9. Abbreviations for ways to administer a drug
There are many ways a medication can end up in your body, and each of these has its own abbreviation. You may be already familiar with the IV - or the intravenous route - as it’s the common term, but here are a few other shortenings:
- PO—by the mouth.
- SL—sublingual, medication given under the tongue.
- IM—intramuscular, when medication is administered directly into a muscle, like a vaccine shot.
- INH—inhaled, like an asthma inhaler.
- ID—intradermal, medication given under the dermis (top layer of the skin).
You’ve likely heard of the term remission, which stands for the disappearance of the symptoms of a disease. But what is abatement? It’s similar, but not quite the same. Abatement refers to the reduction in the severity of symptoms. For example, allergy vaccines usually lead to abatement but not the full disappearance of the allergy.

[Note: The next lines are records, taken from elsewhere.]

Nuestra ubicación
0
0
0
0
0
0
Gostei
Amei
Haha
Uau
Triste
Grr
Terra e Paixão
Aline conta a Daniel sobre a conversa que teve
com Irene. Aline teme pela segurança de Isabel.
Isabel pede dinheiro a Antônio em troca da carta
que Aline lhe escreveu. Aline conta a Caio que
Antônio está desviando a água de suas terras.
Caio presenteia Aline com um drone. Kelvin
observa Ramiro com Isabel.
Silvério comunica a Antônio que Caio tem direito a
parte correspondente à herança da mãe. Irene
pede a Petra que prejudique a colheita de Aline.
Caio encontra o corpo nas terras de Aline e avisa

Related Article: 25 Medical Terms That Will Impress Your Doctor
11. Miscellaneous abbreviations
Here are a few more useful abbreviations you could encounter in your medical history, and what they mean:
- FUO—fever of undetermined origin
- FH—family history
- V/S—vital signs
- NKA—no known allergies
- WNL—within normal limits.
Topical (or local) treatment or medication is such that is applied to a particular area of the body as opposed to the entire body. Most often, this refers to a medication in a cream or ointment form that is intended to be used on the surface of the skin or mucous membranes. For example, if you have an insect bite, you can apply Panthenol creme topically (or locally).
The term syndrome is often confused with either symptom or disease, but it’s neither of those things. While diseases or disorders both have a definite and identifiable medical cause, a syndrome is a collection of signs and symptoms that might not always have a definite cause. For example, the common cold is a disease that is most commonly caused by rhinoviruses, so it wouldn’t be correct to call the common cold a syndrome.
Carpal tunnel, on the other hand, is called a syndrome because it happens as a result of the compression of the median nerve in the wrist, but it can be caused a few different things, including fractures, fluid retention, diabetes, and even high blood pressure.